Finance is an industry that has been radically disrupted over the past few years. Innovation has transformed offerings within the sector - and the results have left customer expectations higher than ever before.
Whether it be neobanks or challenger banks like Monzo forcing legacy banks to rethink their customer experience offerings, InsurTech startups like Honcho Markets reversing the process to the benefit of the customer or even the rise of digital currencies allowing for increased anonymity and security, the way organisations within the sector think has been drastically altered.
Although traditional finance organisations are becoming increasingly embracive of FinTechs and innovation, the jury is still out on whether they represent an opportunity or threat.
Indeed, organisations within the two areas often appear keen to accentuate the differences between their offerings. FinTechs will argue that legacy organisations are slow, stuck in their ways and subsequently incapable of providing a similar level of customer service. The flipside, of course, is that with time comes trust - something those established organisations enjoy in abundance.
The differences amongst the new-age and legacy financial organisations got us thinking. Not about what separates the organisations - but what links them. Customer habits can change quickly. Perhaps overused, but examples include how SkyScanner has changed travel, how Amazon has altered retail or how Netflix transformed entertainment.
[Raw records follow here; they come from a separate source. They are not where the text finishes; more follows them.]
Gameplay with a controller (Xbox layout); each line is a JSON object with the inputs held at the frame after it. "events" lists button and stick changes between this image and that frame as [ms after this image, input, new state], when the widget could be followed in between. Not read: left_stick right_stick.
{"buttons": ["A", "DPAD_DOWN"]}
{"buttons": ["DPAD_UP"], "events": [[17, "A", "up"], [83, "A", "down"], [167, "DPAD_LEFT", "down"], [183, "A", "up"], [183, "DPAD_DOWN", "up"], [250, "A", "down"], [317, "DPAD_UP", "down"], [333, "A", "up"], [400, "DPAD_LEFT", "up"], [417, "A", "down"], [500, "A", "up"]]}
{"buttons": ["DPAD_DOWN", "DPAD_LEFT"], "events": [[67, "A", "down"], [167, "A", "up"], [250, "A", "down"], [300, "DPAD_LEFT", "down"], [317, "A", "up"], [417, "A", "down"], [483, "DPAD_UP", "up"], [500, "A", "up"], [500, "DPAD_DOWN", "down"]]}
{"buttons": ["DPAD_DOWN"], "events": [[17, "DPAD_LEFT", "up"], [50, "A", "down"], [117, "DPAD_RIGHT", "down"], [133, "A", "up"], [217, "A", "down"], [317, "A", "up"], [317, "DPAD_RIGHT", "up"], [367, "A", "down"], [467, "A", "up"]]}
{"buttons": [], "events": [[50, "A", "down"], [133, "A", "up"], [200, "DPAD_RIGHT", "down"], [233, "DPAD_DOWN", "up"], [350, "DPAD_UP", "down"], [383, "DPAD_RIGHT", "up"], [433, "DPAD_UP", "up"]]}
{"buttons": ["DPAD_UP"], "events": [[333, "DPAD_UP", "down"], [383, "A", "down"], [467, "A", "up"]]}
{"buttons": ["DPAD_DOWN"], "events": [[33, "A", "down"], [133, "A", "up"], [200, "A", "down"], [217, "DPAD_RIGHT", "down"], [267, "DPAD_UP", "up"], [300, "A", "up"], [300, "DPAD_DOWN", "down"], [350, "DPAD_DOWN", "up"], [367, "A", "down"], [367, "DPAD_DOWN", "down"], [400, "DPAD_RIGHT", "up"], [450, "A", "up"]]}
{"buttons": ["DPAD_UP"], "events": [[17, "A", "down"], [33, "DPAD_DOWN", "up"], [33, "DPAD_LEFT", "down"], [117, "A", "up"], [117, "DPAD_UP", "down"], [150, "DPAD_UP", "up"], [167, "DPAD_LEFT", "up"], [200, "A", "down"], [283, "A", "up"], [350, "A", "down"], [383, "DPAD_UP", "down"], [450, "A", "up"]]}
The lesson that should be learnt from these examples is that all organisations should surely remain at least somewhat open-minded - a point perhaps more important to those who've been in the market a long time. Why? Because brand trust is no longer sufficient to survive. With well-respected brands; Monarch in travel, Zavvi in retail, Blockbuster in entertainment now all fallen, there can be no starker warning of that.
But the question we want to answer isn't whether it's time for classic and disruptive organisations to learn from each other. Is there a secret to survival in the industry? Perhaps we just answered that above. What we really want to know is whether there is a secret that all finance organisations can exploit to help them thrive.
At hedgehog lab, we believe there is. Exploring similarities between the organisations and the plans of industry innovators and mainstays alike reveals one area that all leading or ambitious organisations are looking to exploit; Data. Why? Because marketers across the world are looking for ways to truly personalise offerings.
That in itself is nothing particularly new. Looking again at our previous examples, remember how SkyScanner update you when a flight price changes, think about how Amazon recommend product you have a genuine interest in or even consider how Netflix adjusts artwork of programmes to try persuade you to tune in.
What is fairly new, is the concept of using this to benefit both organisations and customers within the finance sector. But think about it - which industry really knows more about you? The potential for the sector to assist in a broad range of areas is hugely exciting.
How can financial organisations, of any era or nature, begin to use data effectively? The difficulty certainly isn't in gathering it. In fact, they have a wealth of information around each of their customers - that's half the reason the potential is so large. Instead, companies must focus on figuring out how to use said intelligence in a manner which respects privacy, isn't excessively invasive and offers genuine value to the customer.
Use of data and the potential for personalisation of finance offerings represent a huge opportunity, for all. The brand trust which established organisations may not be able to rely on to sustain themselves throughout disruption could also be their saviour. Customers of respected organisations may be more willing to allow access to their data in exchange for the opportunity to enjoy dramatically improved services. Elsewhere, FinTechs often enjoy dealing with audiences full of innovators and early-adopters, naturally more willing to explore the benefits of data sharing.